Analogously, Rosvall, and Bergstrom (2008) maximized the probabilistic entropy between clusters by estimating the fraction of time during which every node is visited in a random walk (cf. Theil, 1972; Leydesdorff, 1991).

The data were harvested from the CD-Rom version of the JCR of the SCI and Social Science Citation Index 2006, and then combined. ... The resulting set of 7,611 journals and their citation relations otherwise precisely corresponds to the online version of the JCRs. This large data matrix of 7,611 times 7,611 citing and cited journals was stored conveniently as a Pajek (.net) file and used for further processing.

The 7,611 journals are attributed by the ISI with 11,856 subject classifiers. This is 1.56 (±0.76) classifiers per journal. The ISI staff assign the 220 ISI Subject Categories on the basis of a number of criteria including the journal's title and its citation patterns (McVeigh, personal communication, March 9, 2006; Bensman & Leydesdorff, 2009).

According to the evaluation of Pudovkin and Garfield (2002), in many fields these categories are sufficient, but the authors added that “in many areas of research these ‘classifications’ are crude and do not permit the user to quickly learn which journals are most closely related” (p. 1113).

Leydesdorff and Rafols (2009) found that the ISI Subject Categories can be used for statistical purposes—the factor analysis for example can remove the noise—but not for the detailed evaluation. In the case of interdisciplinary fields, problems of imprecise or potentially erroneous classifications can be expected.

*Data for review*
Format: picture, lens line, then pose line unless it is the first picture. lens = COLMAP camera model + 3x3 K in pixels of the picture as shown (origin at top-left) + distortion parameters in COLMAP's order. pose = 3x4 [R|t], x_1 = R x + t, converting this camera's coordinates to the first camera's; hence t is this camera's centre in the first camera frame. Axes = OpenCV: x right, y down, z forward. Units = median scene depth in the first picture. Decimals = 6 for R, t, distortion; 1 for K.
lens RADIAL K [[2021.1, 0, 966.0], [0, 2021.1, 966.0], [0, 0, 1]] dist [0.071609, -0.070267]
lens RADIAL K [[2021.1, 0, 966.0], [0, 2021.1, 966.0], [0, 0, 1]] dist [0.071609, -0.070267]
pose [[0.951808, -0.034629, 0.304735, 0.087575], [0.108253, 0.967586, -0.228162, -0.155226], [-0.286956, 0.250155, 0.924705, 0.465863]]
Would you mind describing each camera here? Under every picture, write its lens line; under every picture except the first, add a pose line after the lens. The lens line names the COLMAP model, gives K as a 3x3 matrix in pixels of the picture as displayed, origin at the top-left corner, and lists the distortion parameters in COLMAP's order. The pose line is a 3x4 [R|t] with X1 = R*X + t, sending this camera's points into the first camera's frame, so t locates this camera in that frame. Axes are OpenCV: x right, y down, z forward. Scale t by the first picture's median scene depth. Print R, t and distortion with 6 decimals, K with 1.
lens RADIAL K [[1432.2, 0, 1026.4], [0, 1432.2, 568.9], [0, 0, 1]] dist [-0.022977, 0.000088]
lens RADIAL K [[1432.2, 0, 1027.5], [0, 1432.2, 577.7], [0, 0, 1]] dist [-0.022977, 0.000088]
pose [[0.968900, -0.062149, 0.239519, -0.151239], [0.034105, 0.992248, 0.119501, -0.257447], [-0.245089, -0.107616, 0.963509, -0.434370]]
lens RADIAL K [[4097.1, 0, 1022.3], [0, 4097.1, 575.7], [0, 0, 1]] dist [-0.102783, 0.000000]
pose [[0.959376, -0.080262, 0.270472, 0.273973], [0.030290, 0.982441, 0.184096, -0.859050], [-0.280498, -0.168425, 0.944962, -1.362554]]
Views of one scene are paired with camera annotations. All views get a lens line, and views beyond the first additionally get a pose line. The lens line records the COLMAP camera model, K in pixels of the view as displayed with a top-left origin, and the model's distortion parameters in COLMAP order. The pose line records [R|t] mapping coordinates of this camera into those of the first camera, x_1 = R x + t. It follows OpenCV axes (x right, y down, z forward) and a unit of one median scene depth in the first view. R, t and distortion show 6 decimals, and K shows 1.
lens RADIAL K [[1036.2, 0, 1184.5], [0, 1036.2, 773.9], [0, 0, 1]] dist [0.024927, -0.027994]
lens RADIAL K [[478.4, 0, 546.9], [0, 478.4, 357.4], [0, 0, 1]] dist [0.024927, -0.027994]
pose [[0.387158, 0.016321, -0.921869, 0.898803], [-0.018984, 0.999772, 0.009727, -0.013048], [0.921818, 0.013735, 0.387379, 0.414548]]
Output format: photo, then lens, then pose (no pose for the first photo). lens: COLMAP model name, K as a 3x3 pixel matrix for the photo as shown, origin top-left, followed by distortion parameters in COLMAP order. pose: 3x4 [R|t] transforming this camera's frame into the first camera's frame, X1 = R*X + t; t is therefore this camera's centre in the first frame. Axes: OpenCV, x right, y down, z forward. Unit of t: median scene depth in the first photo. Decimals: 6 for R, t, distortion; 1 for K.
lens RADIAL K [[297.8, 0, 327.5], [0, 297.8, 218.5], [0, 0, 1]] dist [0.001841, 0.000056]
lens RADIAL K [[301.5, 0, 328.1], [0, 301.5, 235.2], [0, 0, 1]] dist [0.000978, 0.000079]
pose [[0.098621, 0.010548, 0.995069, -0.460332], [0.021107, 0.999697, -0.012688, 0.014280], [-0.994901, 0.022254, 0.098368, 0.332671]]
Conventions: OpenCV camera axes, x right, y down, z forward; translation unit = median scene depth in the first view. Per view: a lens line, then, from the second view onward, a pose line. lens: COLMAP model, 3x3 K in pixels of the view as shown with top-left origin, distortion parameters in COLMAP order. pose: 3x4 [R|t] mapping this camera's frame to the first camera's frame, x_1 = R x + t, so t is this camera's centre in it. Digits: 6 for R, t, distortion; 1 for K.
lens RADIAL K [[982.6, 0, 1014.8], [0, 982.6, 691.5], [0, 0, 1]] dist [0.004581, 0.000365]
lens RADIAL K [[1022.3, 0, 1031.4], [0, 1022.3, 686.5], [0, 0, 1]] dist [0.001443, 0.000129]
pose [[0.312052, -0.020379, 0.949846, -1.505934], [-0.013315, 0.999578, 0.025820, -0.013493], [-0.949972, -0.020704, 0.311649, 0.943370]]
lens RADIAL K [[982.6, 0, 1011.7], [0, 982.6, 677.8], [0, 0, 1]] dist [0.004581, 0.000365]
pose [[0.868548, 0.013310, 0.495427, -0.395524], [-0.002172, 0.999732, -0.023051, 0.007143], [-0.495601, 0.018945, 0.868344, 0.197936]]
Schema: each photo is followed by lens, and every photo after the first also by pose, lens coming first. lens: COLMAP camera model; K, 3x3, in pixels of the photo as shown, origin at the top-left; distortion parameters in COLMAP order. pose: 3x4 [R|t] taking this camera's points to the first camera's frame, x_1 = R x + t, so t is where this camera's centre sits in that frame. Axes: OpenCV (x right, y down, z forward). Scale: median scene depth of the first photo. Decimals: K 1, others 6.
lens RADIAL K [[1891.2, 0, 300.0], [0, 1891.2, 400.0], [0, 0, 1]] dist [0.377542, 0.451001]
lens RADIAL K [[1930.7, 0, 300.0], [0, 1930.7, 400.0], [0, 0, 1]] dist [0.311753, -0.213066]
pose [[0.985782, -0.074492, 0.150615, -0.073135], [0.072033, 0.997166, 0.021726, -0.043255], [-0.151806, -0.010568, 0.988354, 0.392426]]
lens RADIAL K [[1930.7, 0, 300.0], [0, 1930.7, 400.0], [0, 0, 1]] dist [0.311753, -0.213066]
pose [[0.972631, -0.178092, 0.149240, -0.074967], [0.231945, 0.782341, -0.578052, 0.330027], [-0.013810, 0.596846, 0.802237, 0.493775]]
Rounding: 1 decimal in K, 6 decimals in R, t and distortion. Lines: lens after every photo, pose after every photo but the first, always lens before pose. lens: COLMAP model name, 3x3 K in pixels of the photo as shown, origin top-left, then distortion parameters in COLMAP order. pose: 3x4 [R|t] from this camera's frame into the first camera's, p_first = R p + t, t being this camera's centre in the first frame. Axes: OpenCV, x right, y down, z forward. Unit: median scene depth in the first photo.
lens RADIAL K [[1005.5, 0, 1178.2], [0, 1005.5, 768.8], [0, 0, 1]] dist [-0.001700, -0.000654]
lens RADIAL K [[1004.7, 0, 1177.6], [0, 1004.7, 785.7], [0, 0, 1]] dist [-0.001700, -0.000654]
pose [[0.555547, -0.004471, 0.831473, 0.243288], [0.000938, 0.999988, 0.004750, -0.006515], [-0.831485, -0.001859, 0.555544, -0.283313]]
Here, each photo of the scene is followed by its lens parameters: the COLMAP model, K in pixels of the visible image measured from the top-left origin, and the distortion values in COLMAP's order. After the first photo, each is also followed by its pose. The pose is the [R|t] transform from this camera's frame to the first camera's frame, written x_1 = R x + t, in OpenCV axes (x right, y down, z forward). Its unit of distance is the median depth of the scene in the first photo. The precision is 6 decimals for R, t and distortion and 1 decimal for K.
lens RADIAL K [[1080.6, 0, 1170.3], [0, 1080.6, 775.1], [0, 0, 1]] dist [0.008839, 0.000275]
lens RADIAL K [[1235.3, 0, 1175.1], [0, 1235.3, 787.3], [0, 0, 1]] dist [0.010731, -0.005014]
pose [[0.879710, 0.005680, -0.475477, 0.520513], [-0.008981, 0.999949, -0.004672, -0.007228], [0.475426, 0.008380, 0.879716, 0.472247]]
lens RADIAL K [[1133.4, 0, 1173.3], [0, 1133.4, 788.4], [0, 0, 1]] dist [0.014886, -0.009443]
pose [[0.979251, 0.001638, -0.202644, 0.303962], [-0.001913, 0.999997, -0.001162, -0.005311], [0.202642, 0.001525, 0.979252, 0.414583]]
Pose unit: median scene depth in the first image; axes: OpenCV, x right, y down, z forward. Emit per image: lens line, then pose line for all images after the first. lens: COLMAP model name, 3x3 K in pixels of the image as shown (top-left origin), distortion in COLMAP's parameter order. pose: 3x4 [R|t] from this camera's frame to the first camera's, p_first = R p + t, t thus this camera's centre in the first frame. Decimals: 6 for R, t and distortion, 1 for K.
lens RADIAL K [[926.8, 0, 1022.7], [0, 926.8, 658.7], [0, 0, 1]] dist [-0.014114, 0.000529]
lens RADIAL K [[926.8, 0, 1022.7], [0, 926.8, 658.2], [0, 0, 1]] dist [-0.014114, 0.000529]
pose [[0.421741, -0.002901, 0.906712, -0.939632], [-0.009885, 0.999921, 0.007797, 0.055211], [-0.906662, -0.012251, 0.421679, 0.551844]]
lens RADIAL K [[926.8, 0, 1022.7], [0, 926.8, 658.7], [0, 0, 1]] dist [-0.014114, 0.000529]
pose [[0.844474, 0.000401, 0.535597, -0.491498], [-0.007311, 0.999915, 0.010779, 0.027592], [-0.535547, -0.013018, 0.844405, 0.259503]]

*Work order*
According to the passage on journal citation data, how many subject classifiers does the ISI attribute to the 7,611 journals?

*Response*
11,856 subject classifiers.